İNSAN NEDEN ÖZLER?

Posted by agzı bozuk düşmanı


Size bugün;bir arkadaşımı anlatmak istiyorum.Uzun yıllar ciddi anlamda zor günler geçirdikten sonra,en sonunda yaşamına anlam veren,kendisine yaşam gücünü kazandıran kadına rastlamıştı,O'nu çok sevdi,öylesine ki,uzaklarda olan kadına ulaşmak için hemen her ay, uzun yollar aşarak kendisini görmeye giderdi.
Ama ya kendisinden uzak olduğu,yanında olmadığı zamanlar..Gözlerimle gördüm ki;özlemek denen duygu ne denli zor,ne denli insanı güçsüz kılan, ama bir o kadar da itici güç olabilen bir duygu imiş. Benimle herşeyini paylaşan arkadaşıma,bunca sevdiği kadını görmek için her ay o denli uzaklara gitmenin zor olup olmadığını sorduğumda,bunun kolay olduğunu, ama asıl zor olanın kendisinden ayrılmak olduğunu söylemişti,öylesine ki; hanımın yamacına vardığı anda, o özleme duygusu da beraberinde geliyormuş..

Ya şimdi? Uzun süredir özel nedenlerle biraraya gelemediklerini bildiğimden,bir süre önce kendisini gördüğümde,O duyguya şimdi nasıl tahammül edebildiğini sorduğumda bana yanıtı ise şu oldu;" ben tahammül edemiyorum ki zaten ama O'na sevgim,saygım ve umuyorum ki aynı duyguların kendisinde de olduğunu bilmem beni ayakda tutuyor,özleme gelince,O'nu zaten ne sen sor,ne ben söyleyeyim."

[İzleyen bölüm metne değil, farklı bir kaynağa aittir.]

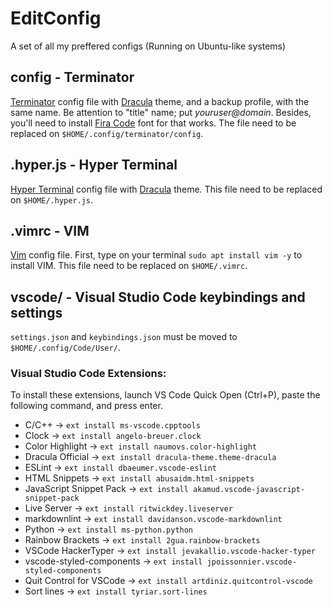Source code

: # EditConfig
A set of all my preffered configs (Running on Ubuntu-like systems)

## config - Terminator
[Terminator](https://gnometerminator.blogspot.com/p/introduction.html) config file with [Dracula](https://draculatheme.com) theme, and a backup profile, with the same name. Be attention to "title" name; put *youruser@domain*. Besides, you'll need to install [Fira Code](https://github.com/tonsky/FiraCode) font for that works.
The file need to be replaced on `$HOME/.config/terminator/config`.

## .hyper.js - Hyper Terminal
[Hyper Terminal](https://hyper.is/) config file with [Dracula](https://draculatheme.com/hyper) theme. This file need to be replaced on `$HOME/.hyper.js`.

## .vimrc - VIM
[Vim](https://www.vim.org/) config file. First, type on your terminal `sudo apt install vim -y` to install VIM. This file need to be replaced on `$HOME/.vimrc`.

## vscode/ - Visual Studio Code keybindings and settings
`settings.json` and `keybindings.json` must be moved to `$HOME/.config/Code/User/`.

### Visual Studio Code Extensions:
To install these extensions, launch VS Code Quick Open (Ctrl+P), paste the following command, and press enter.
- C/C++ &rarr; `ext install ms-vscode.cpptools`
- Clock &rarr; `ext install angelo-breuer.clock`
- Color Highlight &rarr; `ext install naumovs.color-highlight`
- Dracula Official &rarr; `ext install dracula-theme.theme-dracula`
- ESLint &rarr; `ext install dbaeumer.vscode-eslint`
- HTML Snippets &rarr; `ext install abusaidm.html-snippets`
- JavaScript Snippet Pack &rarr; `ext install akamud.vscode-javascript-snippet-pack`
- Live Server &rarr; `ext install ritwickdey.liveserver`
- markdownlint &rarr; `ext install davidanson.vscode-markdownlint`
- Python &rarr; `ext install ms-python.python`
- Rainbow Brackets &rarr; `ext install 2gua.rainbow-brackets`
- VSCode HackerTyper &rarr; `ext install jevakallio.vscode-hacker-typer`
- vscode-styled-components &rarr; `ext install jpoissonnier.vscode-styled-components`
- Quit Control for VSCode &rarr; `ext install artdiniz.quitcontrol-vscode`
- Sort lines &rarr; `ext install tyriar.sort-lines`
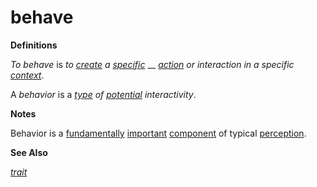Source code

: # behave

**Definitions**

_To behave_ is _to_ [_create_](https://github.com/gcassel/Modular-Organization-Terminology/blob/master/terms/create.md) _a_ [_specific_](https://github.com/gcassel/Modular-Organization-Terminology/blob/master/terms/specific.md) __ [_action_](https://github.com/gcassel/Modular-Organization-Terminology/blob/master/terms/act.md) _or interaction in a specific_ [_context_](https://github.com/gcassel/Modular-Organization-Terminology/blob/master/terms/context.md).

A _behavior_ is a [_type_](https://github.com/gcassel/Modular-Organization-Terminology/blob/master/terms/type.md) _of_ [_potential_](https://github.com/gcassel/Modular-Organization-Terminology/blob/master/terms/potential.md) _interactivity_.

**Notes**

Behavior is a [fundamentally](https://github.com/gcassel/Modular-Organization-Terminology/blob/master/terms/base.md) [important](https://github.com/gcassel/Modular-Organization-Terminology/blob/master/terms/importance.md) [component](https://github.com/gcassel/Modular-Organization-Terminology/blob/master/terms/component.md) of typical [perception](https://github.com/gcassel/Modular-Organization-Terminology/blob/master/terms/perceive.md).

**See Also**

[_trait_](https://github.com/gcassel/Modular-Organization-Terminology/blob/master/terms/trait.md)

İşte böyle; içimden geldi,bugün bu dostumu odak noktası yaparak, sizler ile özlem duygusu hakkında biraz sohbet etmek istedim.
Dileyelim ki; hiç kimse evinden uzak olmasın,o özlem duygusunu sık sık algılamasın ve Allah kimseyi sevdiğinden ayırmasın

3 yorum:

  1. Defne Soysal

    Özlem duygusu ne kadar insana özgüdür. İnsanı şair yapar, bu tanımlaması zor ıstırabı yaşayanları içine aldı mı melonkolik olur insan, mecnun olur. Yazınızı okurken
    Necip Fazıl’in bir şiiri geldi aklıma.
    İlk dört satırında özlemi öyle güzel anlatır ki,
    "Ne hasta beklerdi sabahı
    Ve ne genç ölüyü mezar
    Ne de şeytan bir günahı
    Seni bekledigim kadar!.."
    onra bekler bekler... önce melankolik olur sonra mecnun, beklemekten bitap, ikinci dörtlükte şöyle devam eder,
    "Geçti istemem gelmeni
    Yokluğunda buldum seni.
    Bırak vehmimde gölgeni
    Gelme artık neye yarar!.."
    Sonra özlem kuvvetlendirir aşkı. Kafamızda çizdiğimiz tablodaki kadına/erkeğe aşık oluruz, biraz uzadımı iyicene kalıplaşır kafamızda çizip aşık olduğumuz sevgili. Sonra ayrılık bitip birleşince, kafamızdaki ile gelenin aynı olmadığında yıkılışımız daha hazindir.
    Yine aklıma Nazım Hikmet geldi. Hapishanede geçirdiği günlerde karısına yazdığı aşk dolu mektupları, çıktığında hayalkırıklığı ve bir başka kadına Veraya aşık olması...Özlem bir serap bence. Güven duymamak lazım aşktaki gücüne.

  1. Begonvilli Ev
    Bu yorum yazar tarafından silindi.
  1. agzı bozuk düşmanı

    Sayın Soysal,Sayın Begonvilli ev,görüşleriniz için tşk.ederim.
    Bence duygularından emin olan,kendini bilen insanın özlem konusunda yanılacağını sanmıyorum.
    Geçici sıkıntılar birlikte atlatıldığı zaman, o özlem duygusuna insan, her an sevdiğinin yanında olsa bile gereksinim duyar bence.
    Aşktaki gücüne belki güven duymamak gerek ama yoksaymak da haksızlık olur düşüncesindeyim.